PROBLEM STATEMENT:
Repeat the whole listing word for word, skipping pictures.

━━━━━ DATA PROVIDED ━━━━━

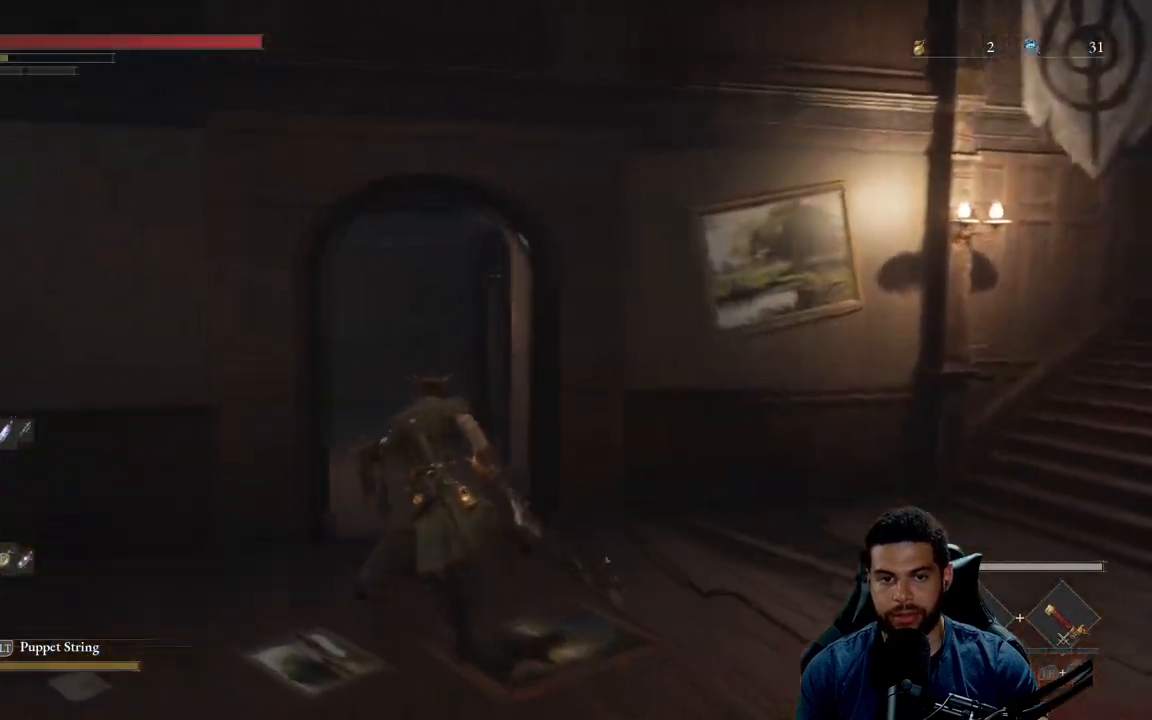
{"buttons": ["B"], "left_stick": "up", "right_stick": "center", "events": [[183, "right_stick", "down-left"], [283, "right_stick", "center"]]}
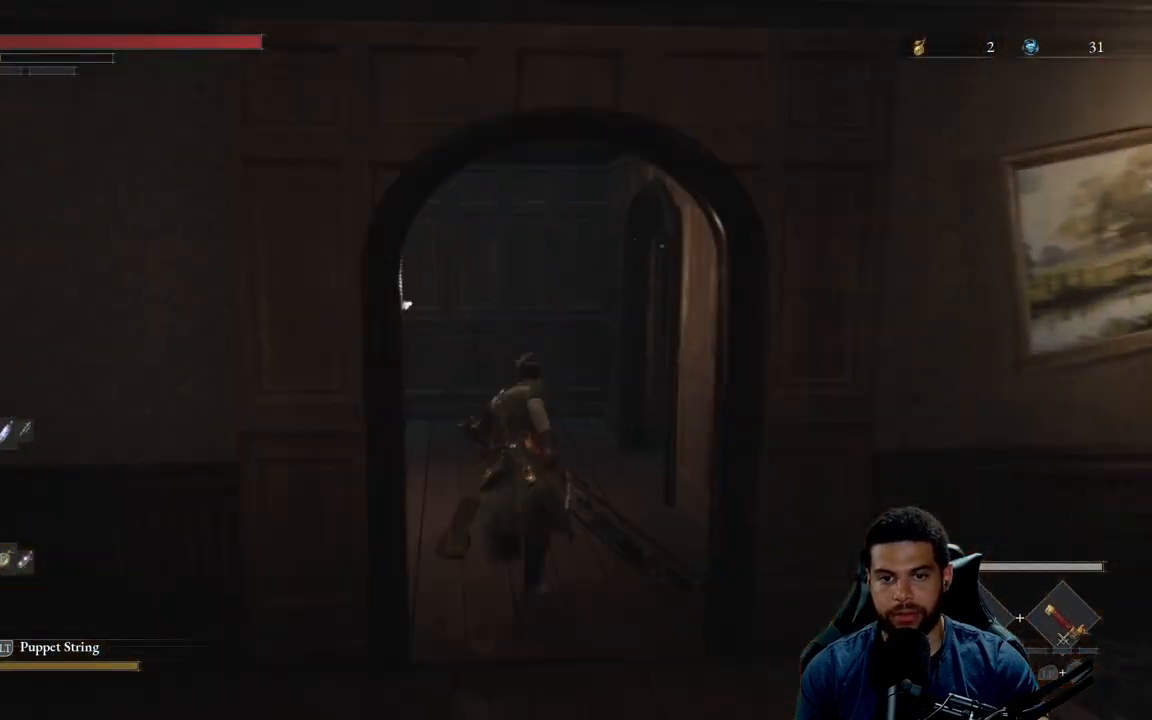
{"buttons": ["B"], "left_stick": "up", "right_stick": "right", "events": [[167, "right_stick", "right"]]}
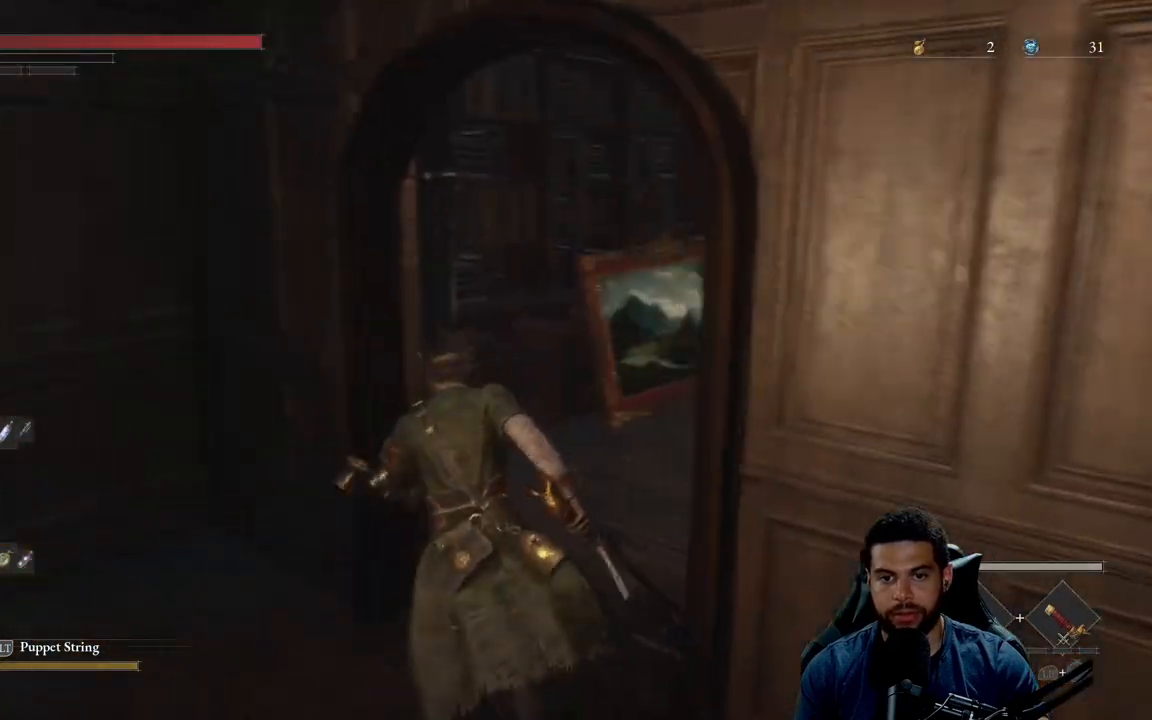
{"buttons": ["B"], "left_stick": "down-right", "right_stick": "right", "events": [[267, "right_stick", "center"], [450, "left_stick", "right"], [467, "right_stick", "right"], [500, "left_stick", "down-right"]]}
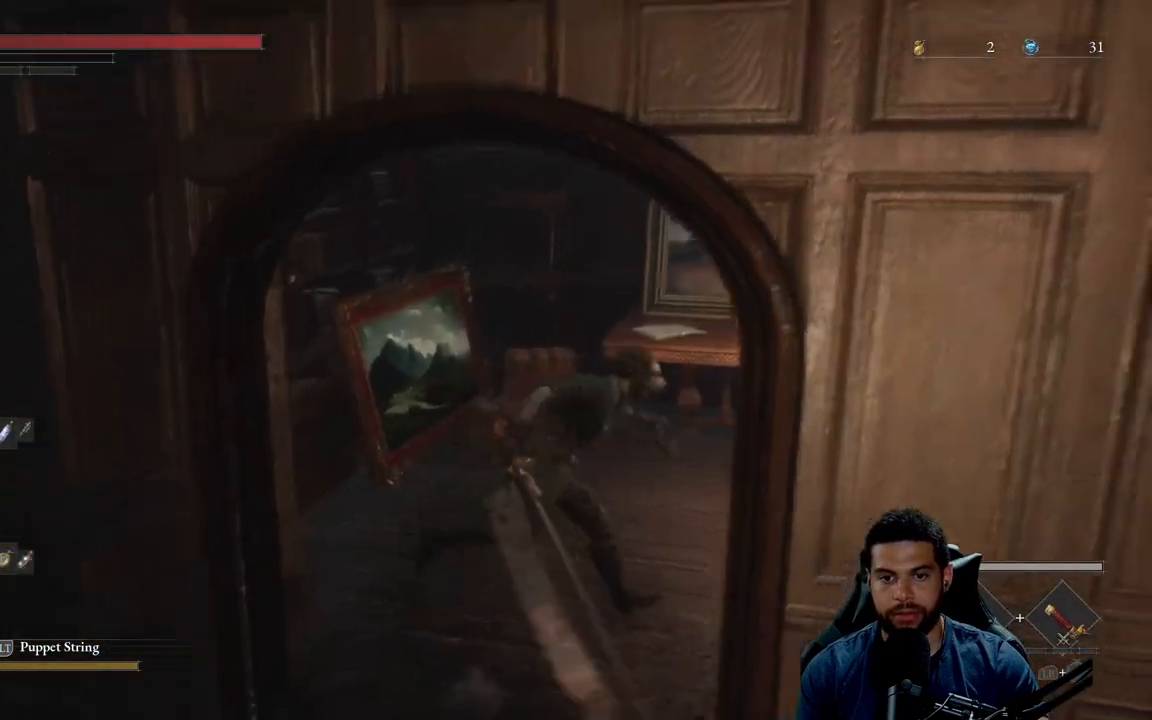
{"buttons": ["B"], "left_stick": "down-right", "right_stick": "right", "events": [[117, "left_stick", "down"], [167, "right_stick", "center"], [283, "right_stick", "right"], [367, "left_stick", "down-right"]]}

━━━━━

EXERCISE OUTPUT:
{"buttons": ["B"], "left_stick": "up", "right_stick": "center", "events": [[183, "right_stick", "down-left"], [283, "right_stick", "center"]]}
{"buttons": ["B"], "left_stick": "up", "right_stick": "right", "events": [[167, "right_stick", "right"]]}
{"buttons": ["B"], "left_stick": "down-right", "right_stick": "right", "events": [[267, "right_stick", "center"], [450, "left_stick", "right"], [467, "right_stick", "right"], [500, "left_stick", "down-right"]]}
{"buttons": ["B"], "left_stick": "down-right", "right_stick": "right", "events": [[117, "left_stick", "down"], [167, "right_stick", "center"], [283, "right_stick", "right"], [367, "left_stick", "down-right"]]}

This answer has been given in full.